» **YOUR INSTRUCTIONS**
Find all lines with the word "Table" in the material, then copy them.

» **STORED DATA**
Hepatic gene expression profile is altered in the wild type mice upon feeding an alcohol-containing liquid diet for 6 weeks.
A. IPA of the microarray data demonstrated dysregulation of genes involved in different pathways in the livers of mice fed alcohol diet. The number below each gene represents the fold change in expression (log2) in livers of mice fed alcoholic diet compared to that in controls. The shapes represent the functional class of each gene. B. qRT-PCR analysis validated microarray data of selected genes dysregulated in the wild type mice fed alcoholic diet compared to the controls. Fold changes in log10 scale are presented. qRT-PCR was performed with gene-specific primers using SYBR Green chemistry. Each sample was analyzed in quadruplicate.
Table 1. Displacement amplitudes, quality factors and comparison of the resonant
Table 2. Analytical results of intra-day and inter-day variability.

» **ANSWER**
Table 1. Displacement amplitudes, quality factors and comparison of the resonant
Table 2. Analytical results of intra-day and inter-day variability.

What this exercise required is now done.